Thanks, guys. Glad to help, Mark. Just remember the instructions aren't too great. I figured building the railings for the upper platform would be easier before it was on the building. I needed to leave an opening the width of which is sufficient for the railings from the stairs to attach to. (Picture one). Then it's just 4x4 posts and 2x4 caps and one middle reinforcing strip.
Jeff
I then tried fitting the platform on the building and it wouldn't fit. The platform as a little overhang for the top board on the front, and none on the back. I had put the railings on the wrong side. :o What a dumb****! Easy removal and sanding off the glue and reglued on the CORRECT side. It fits now, but brings up another issue. Like the window placement on the battens I talked about earlier, the platform sits off the siding on the battens. I wonder what they would do in real carpentry. A lazy carpenter would just put it over the battens, leaving a gap between the top boards (and the lower joist) and the true siding.

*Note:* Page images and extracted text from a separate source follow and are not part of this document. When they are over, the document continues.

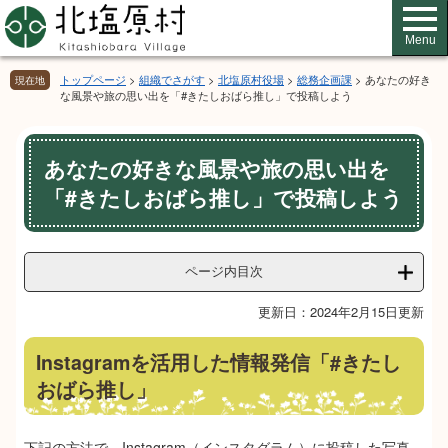
ペ
メ
ー
ニ
Menu
ジ
ュ
の
ー
トップページ
>
組織でさがす
>
北塩原村役場
>
総務企画課
>
あなたの好き
現在地
先
を
な風景や旅の思い出を「#きたしおばら推し」で投稿しよう
頭
飛
で
ば
本
す。
し
あなたの好きな風景や旅の思い出を
文
て
「#きたしおばら推し」で投稿しよう
本
文
へ
ページ内目次
更新日：2024年2月15日更新
Instagramを活用した情報発信「#きたし
おばら推し」
下記の方法で、Instagram（インスタグラム）に投稿した写真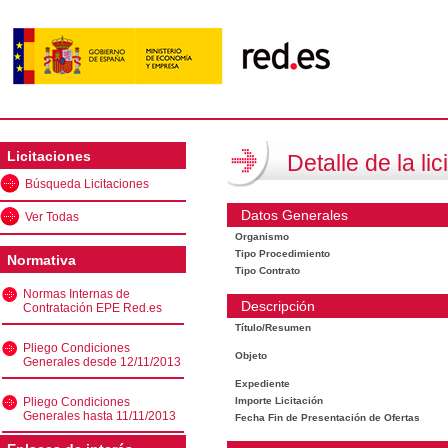
Licitaciones
Detalle de la lic
Búsqueda Licitaciones
Datos Generales
Ver Todas
Organismo
Tipo Procedimiento
Normativa
Tipo Contrato
Normas Internas de
Descripción
Contratación EPE Red.es
Título/Resumen
Pliego Condiciones
Objeto
Generales desde 12/11/2013
Expediente
Pliego Condiciones
Importe Licitación
Generales hasta 11/11/2013
Fecha Fin de Presentación de Ofertas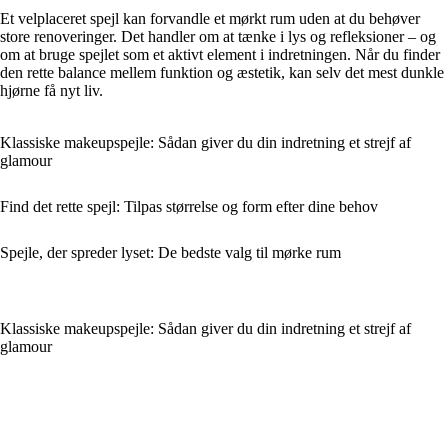
Et velplaceret spejl kan forvandle et mørkt rum uden at du behøver
store renoveringer. Det handler om at tænke i lys og refleksioner – og
om at bruge spejlet som et aktivt element i indretningen. Når du finder
den rette balance mellem funktion og æstetik, kan selv det mest dunkle
hjørne få nyt liv.
Klassiske makeupspejle: Sådan giver du din indretning et strejf af
glamour
Find det rette spejl: Tilpas størrelse og form efter dine behov
Spejle, der spreder lyset: De bedste valg til mørke rum
Klassiske makeupspejle: Sådan giver du din indretning et strejf af
glamour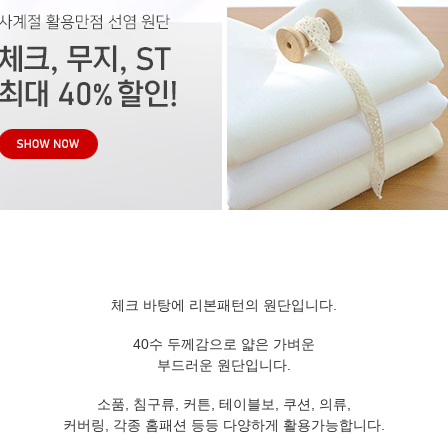
체크 바탕에 리본패턴의 원단입니다.
40수 두께감으로 얇은 가벼운
부드러운 원단입니다.
소품, 침구류, 커튼, 테이블보, 쿠션, 의류,
커버링, 각종 홈패션 등등 다양하게 활용가능합니다.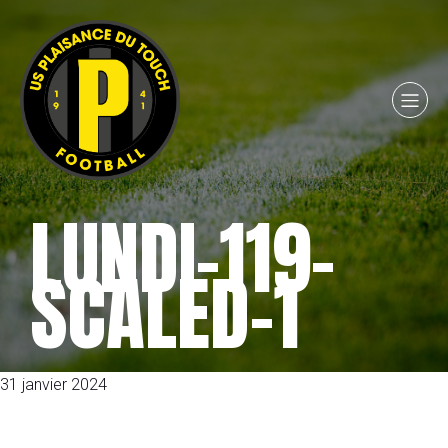
LUNDI-119-
SCALED-1
31 janvier 2024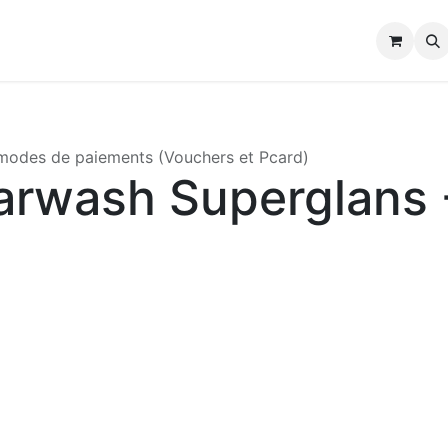
modes de paiements (Vouchers et Pcard)
arwash Superglans 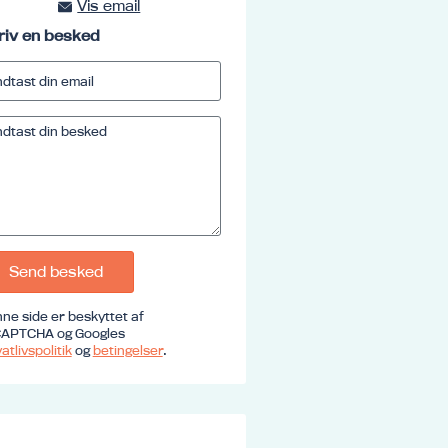
Vis email
kursus@ucrs.dk
riv en besked
Send besked
ne side er beskyttet af
APTCHA og Googles
atlivspolitik
og
betingelser
.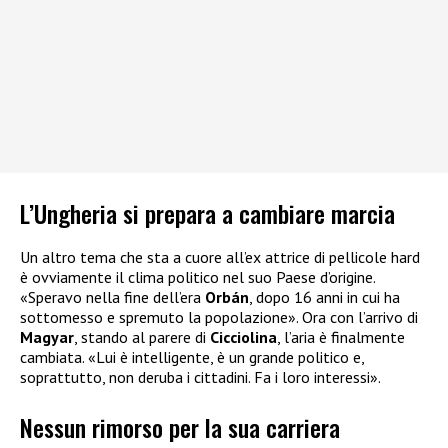
L’Ungheria si prepara a cambiare marcia
Un altro tema che sta a cuore all’ex attrice di pellicole hard
è ovviamente il clima politico nel suo Paese d’origine.
«Speravo nella fine dell’era
Orbán
, dopo 16 anni in cui ha
sottomesso e spremuto la popolazione». Ora con l’arrivo di
Magyar
, stando al parere di
Cicciolina
, l’aria è finalmente
cambiata. «Lui è intelligente, è un grande politico e,
soprattutto, non deruba i cittadini. Fa i loro interessi».
Nessun rimorso per la sua carriera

Lazy wins! ;D Unless you're looking directly down the edge from the side, you can't see the gap. I didn't think I would be able to cut the battens off without screwing something else up. Time for dog walk #2 of the day and then it's time to tackle the stairs.
Jeff
Finished the stairs and then the front overhang. Need to finish the step railings and then some details.
Jeff
Looking great Jeff. Love the woodwork , especially the stairs.
Jeff,
You are doing great with this kit. The colors and weathering really compliment each other, everything looks so natural from the faded paint to the shingles. I like the extra touches, the partly open windows and the wood stairs.
Thanks, Jan and Jerry. I made up some lampshade/conduits. These wouldn't fit on the upper porch, so I used one of the wall mounted lights for there. I had to make an electrical service receiver and electric meter (though I'm sure I have some castings around here somewhere ::) ). I clipped some insulators off Rix telephone pole crossarms and glued them to a piece of wood for the receiver. I hope they hold when I glue the wire from them to the power pole. The parts on the left I use to cover where the wire conduit comes out of the wall.
The electric service is in. After taking the first pic, I noticed I hadn't put any lights under the front awning, and hadn't touched up the ends of the joists. Pic two shows the lights in place.
Jeff
Very sweet structure.
Thank you, Marty. Chimney and other roof stack are on. I built two more sets of stairs for the back, they're not glued on yet, probably will wait until it's in it's permanent place so I don't break them off. The back is supposed to have a roof that goes all the way from the "rusty" addition to the edge of the wall by the door. Then you're supposed to build a partial wall up to it. It's a "back workshop". There's only one pic of this in the instructions but I think from the pic and the templates you could figure out how to do it. I left it off because 1) I'm lazy and 2) i don't think it will be seen when it's on the layout. There's a storage shed that goes in back of the building as well, but I don't know if it will fit when the structure's on the layout. We'll see soon, as I need to paint some details and the structure is finished.
Jeff
Oops! I must apologize to Mr. Grove. I was getting ready to throw the box out when I noticed a piece of cardstock in the bottom of the box. I thought it was just the box bottom. When I took it out, there's a sheet with four color views of the building under it. Doh! ::) The pictures would have been really helpful building the structure.
Jeff
Jeff,
IMO you have more than done justice to Mr. Grove's kit. Love the subtle differences in the paint between the clapboard and board and batten sections of the building.
Well done, Jeff. Building came out great...enjoyed your thread.
Thanks, Jerry and Dave. Here's the lumber shed. It's made up of cardstock sides with tar paper outer surfaces and roof.
We have pigeons on the roof! That means, this build is finished. I'll post some final pics in a separate thread. Thanks to all who followed and commented.
Jeff
Nice finish.
Quote from: Zephyrus52246 on March 31, 2017, 04:20:54 PM
We have pigeons on the roof! That means, this build is finished. I'll post some final pics in a separate thread. Thanks to all who followed and commented.
Jeff
It ain't finished till the pigeons have pooped ;) , great looking structure Jeff
Well done Jeff..... 8) .....looks like we have another pigeon poop aficionado in addition to Erieman..... ;D
Hi Jeff:
All looks great so far.
Karl
Jeff,
I've been lurking and not posting. However, the structure is fantastic looking. Very well done doc.